2. Liking: why we buy from people we like
The principle of liking is based on the idea that people are more likely to say 'yes' to those they know and like. This principle emphasizes the importance of building relationships, establishing good rapport, and creating a sense of connection with potential customers. By appealing to their personal preferences, similarities, and common interests, businesses can significantly enhance their persuasion efforts..
In the business world, consultants, managers, and marketing experts skillfully use this principle through
In the era of social media, influencer marketing has become a powerful tool for businesses. By collaborating with influential individuals who connect with the target audience, brands can leverage the principle of liking. When consumers see their favorite influencers endorsing a product or service, there is a higher likelihood that they will perceive it positively and develop a preference for it.

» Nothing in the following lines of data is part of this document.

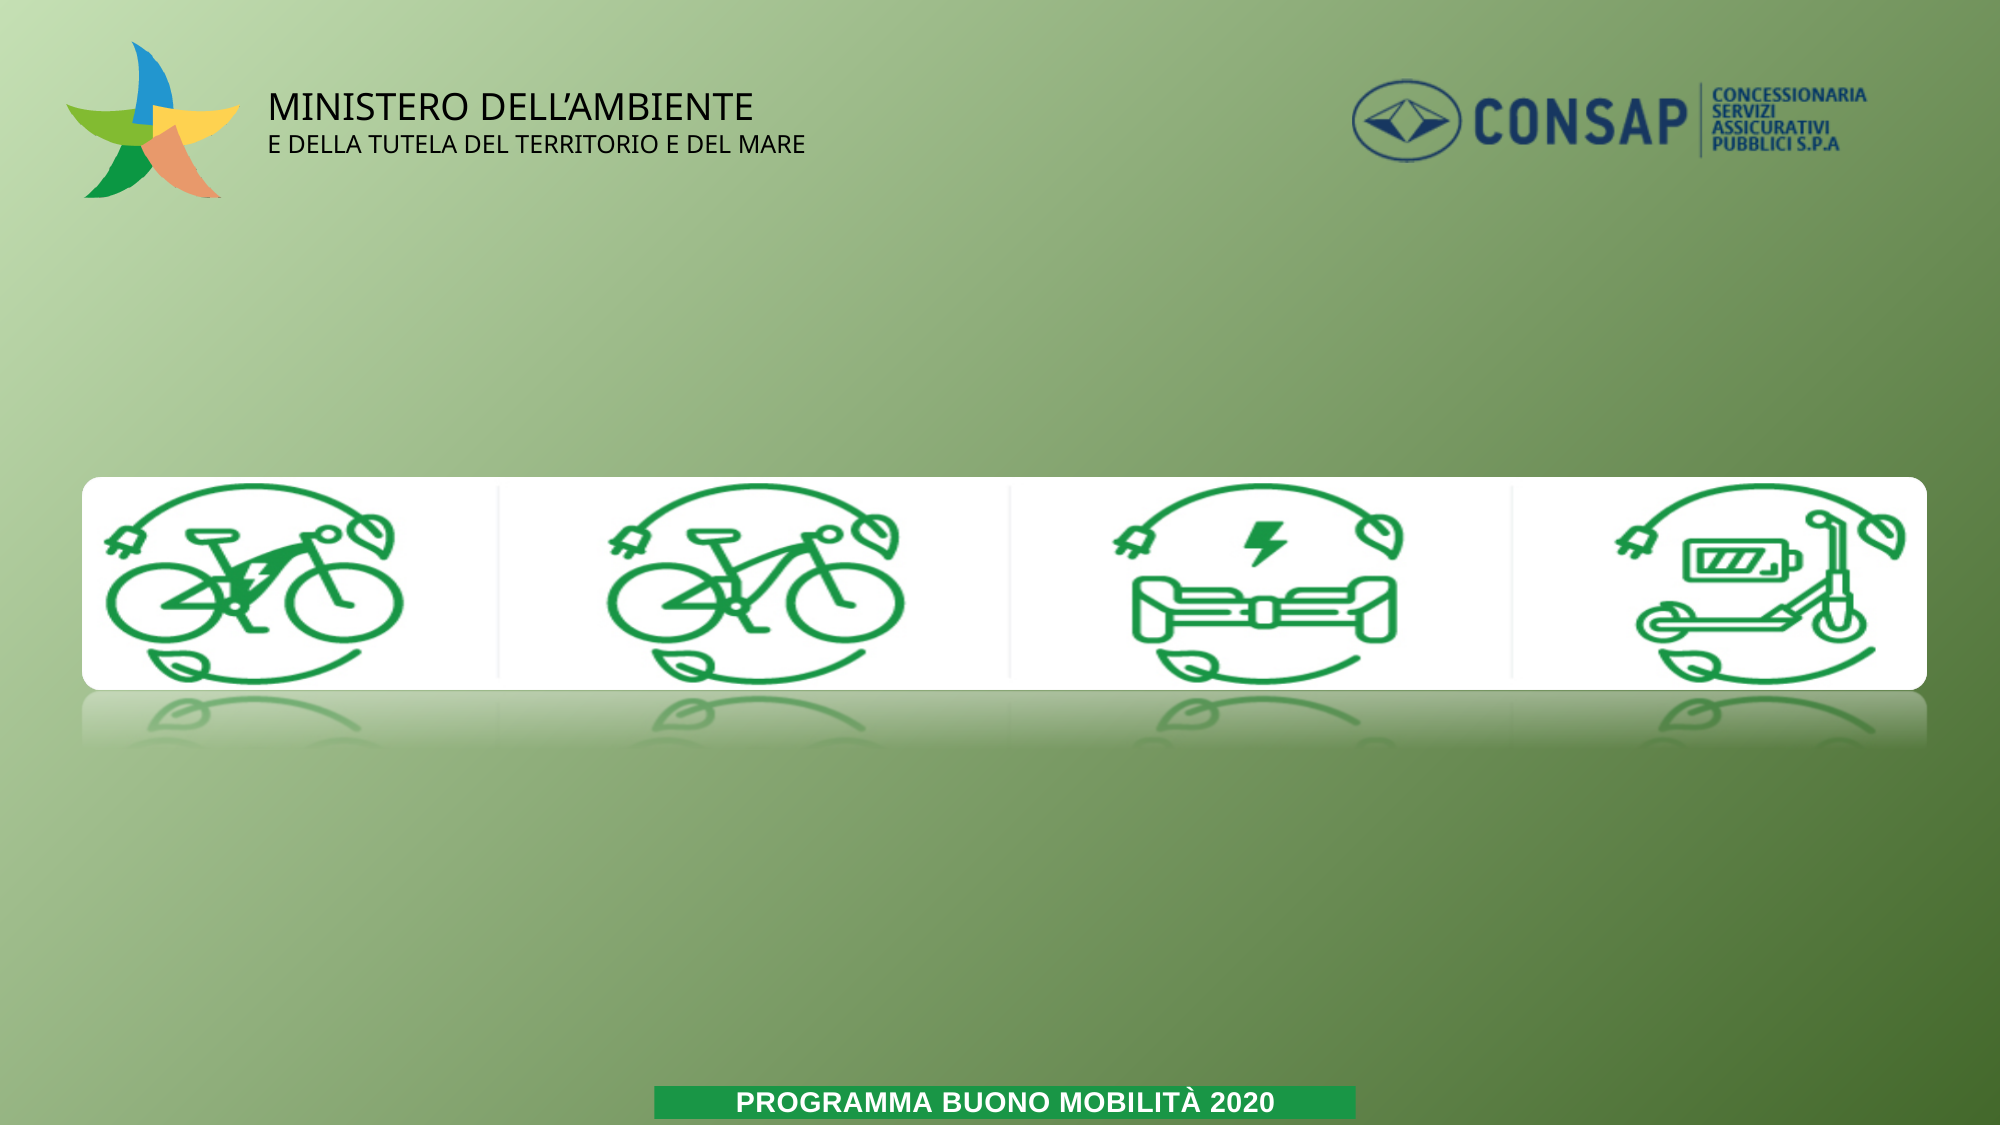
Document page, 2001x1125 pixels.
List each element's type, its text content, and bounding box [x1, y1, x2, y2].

text_box ministero dell’ambiente e della tutela del territorio e del mare [252, 75, 891, 166]
picture [654, 1085, 1356, 1125]
picture [66, 41, 240, 198]
picture [1352, 75, 1868, 167]
picture [79, 477, 1931, 906]
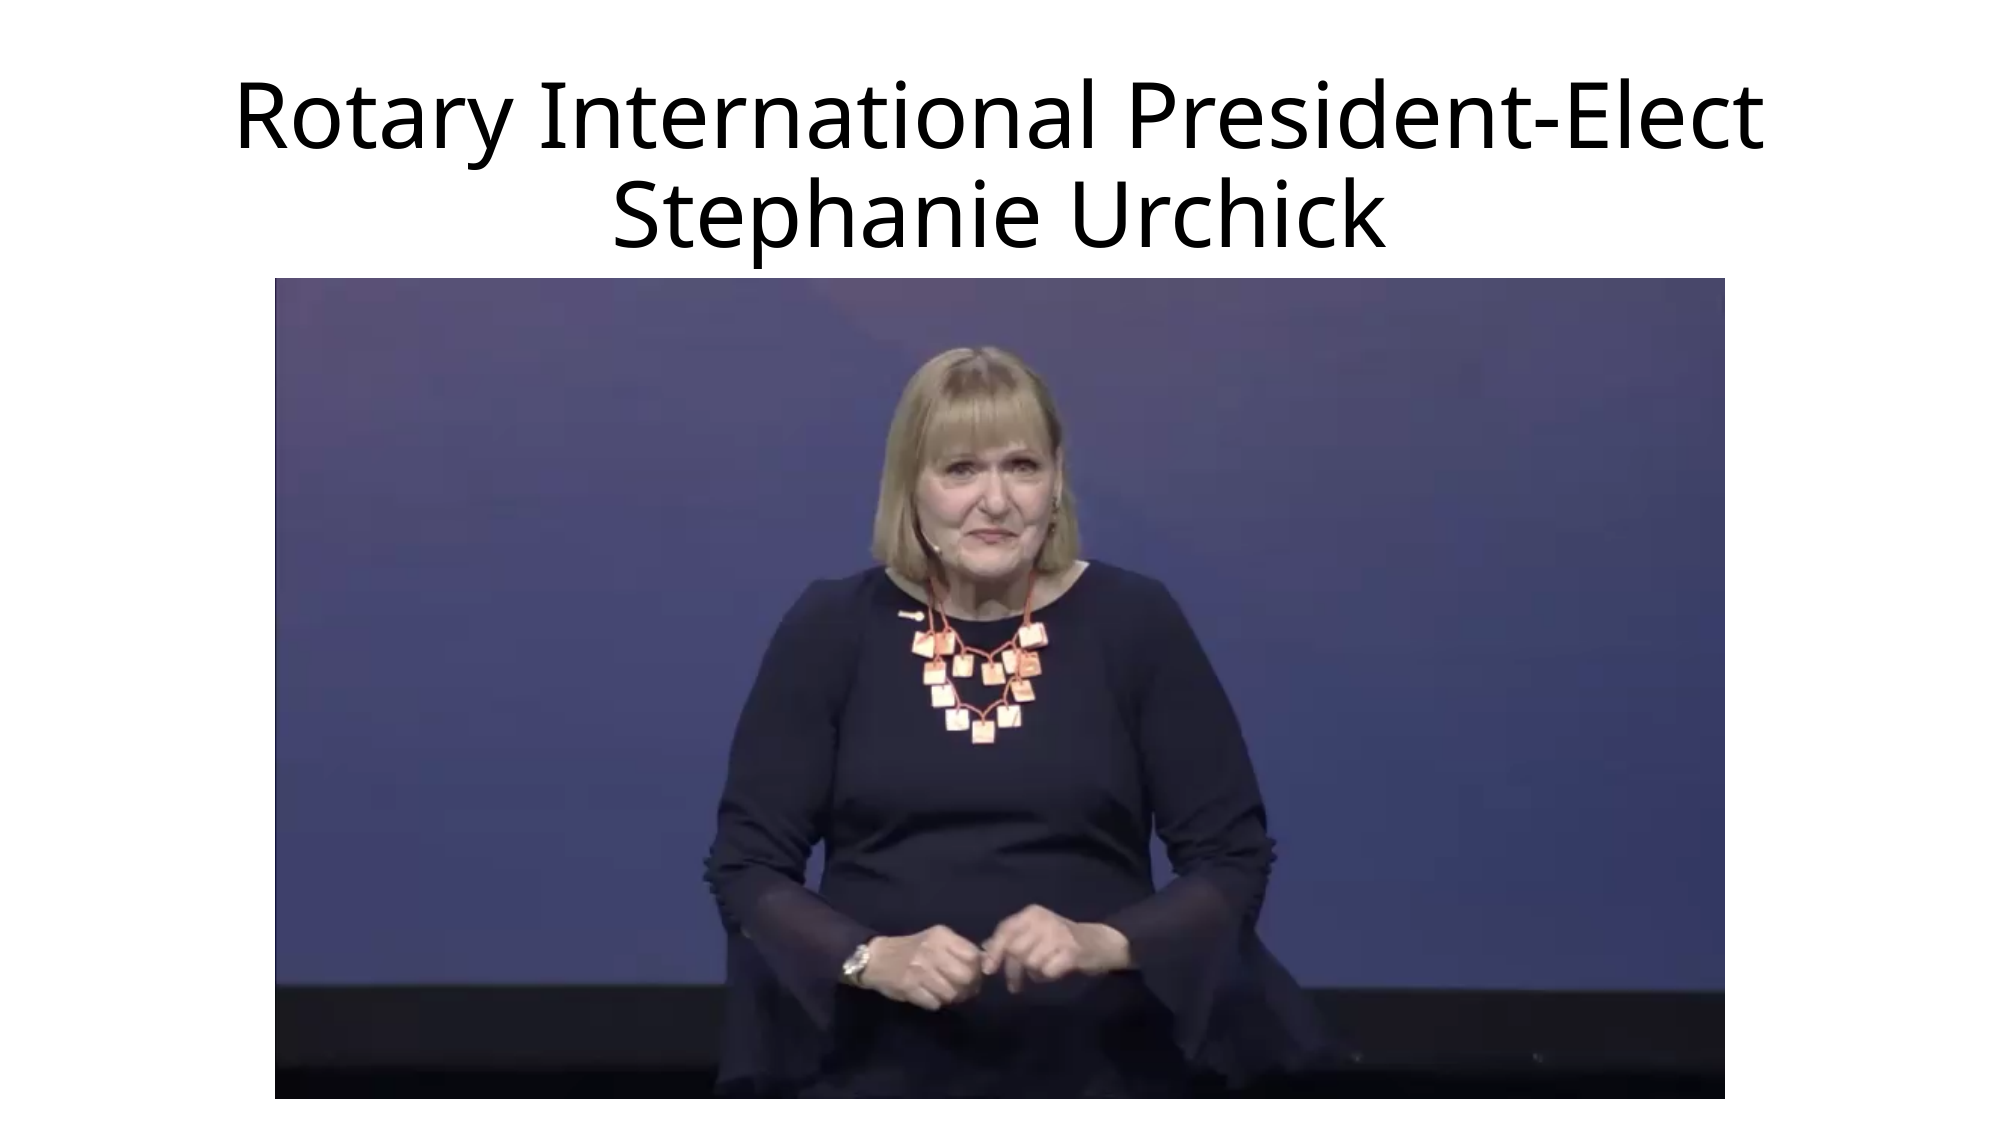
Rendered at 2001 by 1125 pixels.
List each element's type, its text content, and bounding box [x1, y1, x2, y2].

title Rotary International President-Elect Stephanie Urchick [137, 59, 1863, 278]
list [274, 277, 1726, 1100]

Employees as brend ambassadors
Businesses can also leverage the principle of liking internally. Encouraging employees to become brand advocates and share their positive experiences with the company creates a sense of authenticity and trust. Consumers are more likely to engage with businesses when they see genuine recommendations from employees they know and trust.
Personalization is another effective way to apply the liking principle. By tailoring marketing messages, offers, and recommendations to individual consumers based on their preferences and past behavior, businesses can create a sense of closeness and connection. This increases the likelihood that consumers will view the brand and its offerings positively.
Building relationships with customers
Establishing long-term relationships with customers is a fundamental aspect of the liking principle. Businesses can invest time and effort in understanding their needs and preferences to build trust and loyalty. Consistently delivering value and providing exceptional customer support further solidify these relationships, creating a positive association with the brand.
Appealing to a common identity is a powerful way to utilize the liking principle. For example, brands that align with a specific socially beneficial goal or belief system that resonates with the target audience can develop a sense of shared values. This strengthens the connection between the brand and consumers, making them more inclined to choose that brand over competitors.
The principles of reciprocity and liking are powerful forces in the world of business communication. By understanding the psychological factors that influence why people trust those who have done them a favor and those they know and like, businesses can enhance their sales and marketing strategies.
In addition to these principles, there are four more that are widely used in marketing and business to increase the likelihood that a consumer chooses a particular product. The explosion of e-commerce has resulted in today's market being an attention economy, and using subtle marketing techniques provides a crucial advantage in that market.